Folgen der Klimakrise Ein Gletscher wie ein Friedhof
Um mindestens drei Meter ist die Eisdicke des Rhonegletschers in den vergangenen Wochen zurückgegangen. Forscher treibt vor allem um, was sich in den Tiefen des Gletschers abspielt.
Es tropft in der Eisgrotte am Rhonegletscher - nur ein paar Hundert Meter entfernt von der Furkapassstraße. "Nirgends sonst in Europa können Sie so nahe an einen Gletscher fahren", heißt es auf der Internetseite der Tourismus-Attraktion. Seit dem späten 19. Jahrhundert wird der Eistunnel jedes Jahr neu in den Gletscher geschlagen. Der sei "blau, kalt und faszinierend", sagt eine Touristin.
Nicht faszinierend, sondern traurig sieht das Eisspektakel von außen aus. Denn dass die Grotte überhaupt noch existiert, liegt an großen Textilplanen, mit denen das untere Ende des Gletschers bedeckt wurde. Wie traurige Gespenster hängen die Tücher über dem Eis. Und konnten doch nicht verhindern, dass sich in diesem Sommer ein großer Brocken löste. Der treibt nun mitsamt seiner grauen Textilhülle auf dem Gletschersee, der sich vor 15 Jahren gebildet hat und von Jahr zu Jahr größer wird.

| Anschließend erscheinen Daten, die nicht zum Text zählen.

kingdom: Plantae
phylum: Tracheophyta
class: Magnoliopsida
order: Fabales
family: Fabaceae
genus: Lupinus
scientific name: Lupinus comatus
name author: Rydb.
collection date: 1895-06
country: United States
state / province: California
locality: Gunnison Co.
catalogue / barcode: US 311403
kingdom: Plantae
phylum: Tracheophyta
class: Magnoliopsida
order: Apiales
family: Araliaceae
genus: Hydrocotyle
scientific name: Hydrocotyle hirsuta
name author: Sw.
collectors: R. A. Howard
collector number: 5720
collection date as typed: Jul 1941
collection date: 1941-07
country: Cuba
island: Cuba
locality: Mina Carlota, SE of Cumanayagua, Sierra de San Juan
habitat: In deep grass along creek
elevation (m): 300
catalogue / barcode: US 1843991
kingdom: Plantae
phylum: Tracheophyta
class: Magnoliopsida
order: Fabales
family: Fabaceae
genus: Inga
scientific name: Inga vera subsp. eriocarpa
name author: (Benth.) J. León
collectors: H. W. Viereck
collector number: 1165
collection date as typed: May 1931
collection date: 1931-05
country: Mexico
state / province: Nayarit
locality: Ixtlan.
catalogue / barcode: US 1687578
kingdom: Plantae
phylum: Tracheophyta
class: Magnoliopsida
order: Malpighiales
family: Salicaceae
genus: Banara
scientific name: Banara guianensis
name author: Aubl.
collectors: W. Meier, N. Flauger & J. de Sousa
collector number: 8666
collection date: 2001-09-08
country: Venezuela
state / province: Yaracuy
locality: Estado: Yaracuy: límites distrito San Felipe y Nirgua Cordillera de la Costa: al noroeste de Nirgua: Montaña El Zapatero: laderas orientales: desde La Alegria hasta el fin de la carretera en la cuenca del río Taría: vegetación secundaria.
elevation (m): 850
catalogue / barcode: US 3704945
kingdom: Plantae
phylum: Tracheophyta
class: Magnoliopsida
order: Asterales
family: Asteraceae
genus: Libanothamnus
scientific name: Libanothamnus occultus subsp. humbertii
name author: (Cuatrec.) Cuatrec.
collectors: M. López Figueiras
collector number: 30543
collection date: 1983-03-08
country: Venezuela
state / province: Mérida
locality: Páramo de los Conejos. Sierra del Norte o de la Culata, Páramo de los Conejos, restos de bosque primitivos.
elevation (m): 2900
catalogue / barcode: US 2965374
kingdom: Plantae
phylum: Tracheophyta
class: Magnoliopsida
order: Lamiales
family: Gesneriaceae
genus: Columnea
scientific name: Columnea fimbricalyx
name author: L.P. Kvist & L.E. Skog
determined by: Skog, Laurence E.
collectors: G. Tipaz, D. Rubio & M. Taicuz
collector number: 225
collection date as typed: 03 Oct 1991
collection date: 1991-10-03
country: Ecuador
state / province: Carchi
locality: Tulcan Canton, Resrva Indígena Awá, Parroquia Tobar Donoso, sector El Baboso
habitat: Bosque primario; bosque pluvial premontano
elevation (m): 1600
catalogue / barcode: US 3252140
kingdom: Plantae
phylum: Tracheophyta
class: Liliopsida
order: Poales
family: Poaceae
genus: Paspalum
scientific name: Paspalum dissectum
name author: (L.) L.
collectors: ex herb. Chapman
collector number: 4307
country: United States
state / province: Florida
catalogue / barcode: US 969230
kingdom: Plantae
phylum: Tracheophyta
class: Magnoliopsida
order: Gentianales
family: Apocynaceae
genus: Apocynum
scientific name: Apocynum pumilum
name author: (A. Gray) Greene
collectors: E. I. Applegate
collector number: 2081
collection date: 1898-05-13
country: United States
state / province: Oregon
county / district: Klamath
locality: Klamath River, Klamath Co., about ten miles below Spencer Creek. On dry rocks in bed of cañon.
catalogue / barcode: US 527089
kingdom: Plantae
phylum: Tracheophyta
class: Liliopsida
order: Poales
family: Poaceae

Der Gletschersee wird immer größer
Der Winter war schneearm
Mylène Jacquemart beschreibt den Anblick als bizarr. Sie erinnere das alles an einen Friedhof. Die Tücher hätten etwas gespenstisches an sich. "Gletschertechnisch macht es keinen Unterschied, dass wir hier noch etwas Eis bewahren", sagt sie. Jacquemart ist Gletscherforscherin an der ETH Zürich. Sie gehört zu einem Team, das das Abschmelzen des Rhonegletschers seit vielen Jahren begleitet, vermisst und erforscht.
Ihr Kollege Andreas Bauder ist unterwegs zu den Messstangen unten am Gletscher. Dort schwindet das Eis besonders rasant. Um mindestens drei Meter hat die Eisdicke allein in den vergangenen Wochen abgenommen, sagt Andreas Bauder - eine vorhersehbare Folge des schneearmen Winters und der Hitze des Sommers.
Andreas Bauder am Rhonegletscher
Ein Trichter hat sich gebildet
Die Wissenschaftlerinnen und Wissenschaftler beobachten aber auch ein neues Phänomen: Im unteren Bereich des Rhonegletschers hat sich eine Art Trichter gebildet, der aus der Ferne aussieht wie ein großer Kreis im schmutzig grauen Eis. "Wir vermuten, dass sich unter dem Gletscher eine Höhle gebildet hat. Die Eisdecke ist deshalb sehr gering geworden und sinkt ein", sagt Bauder.
Das Team von der ETH hat ein Loch ins Eis gebohrt, um mit Hilfe von Druck- und Temperatursensoren, sowie einer Kamera zu verstehen, was genau in den Tiefen des schmelzenden Gletschers vor sich geht. "Der Hauptgletscherbach kommt hier unten durch", erklärt Jacquemart. Dadurch würde der Gletscher von unten schmelzen - eine Kaverne sei entstanden. "Die Oberfläche ist jetzt dünn genug, dass sie beginnt, einzustürzen."
"Wir tappen noch im Dunkeln"
Wie unmittelbar bedrohlich die immer rasantere Schmelze ist, das hat im Frühsommer der Gletschersturz an der Marmolata in Italien gezeigt. Elf Menschen starben. Jacquemart ist auf Gletschergefahren spezialisiert. Der Gletscher in den Dolomiten sei, regelrecht weg explodiert, sagt die Forscherin. "Doch die Prozesse dahinter verstehen wir noch ganz schlecht."
Eine Rolle spiele sicher das Schmelzwasser, vermutet sie. Wenn mehr davon in den Systemen sei, könnte es auch häufiger zu solchen Abbrüchen kommen. "Doch wir tappen noch im Dunkeln, wann und wo Gletscher betroffen sein könnten", sagt Jacquemart.
Kein Zweifel besteht an der Ursache der Gletscherschmelze: dem menschengemachten Klimawandel, gegen den keine Tücher über einer touristischen Eisgrotte helfen. Forscherin Jacquemart sieht als einzige Lösung, die CO2-Emissionen zu senken, um Gletscher zu erhalten. "Es ist höchste Eisbahn."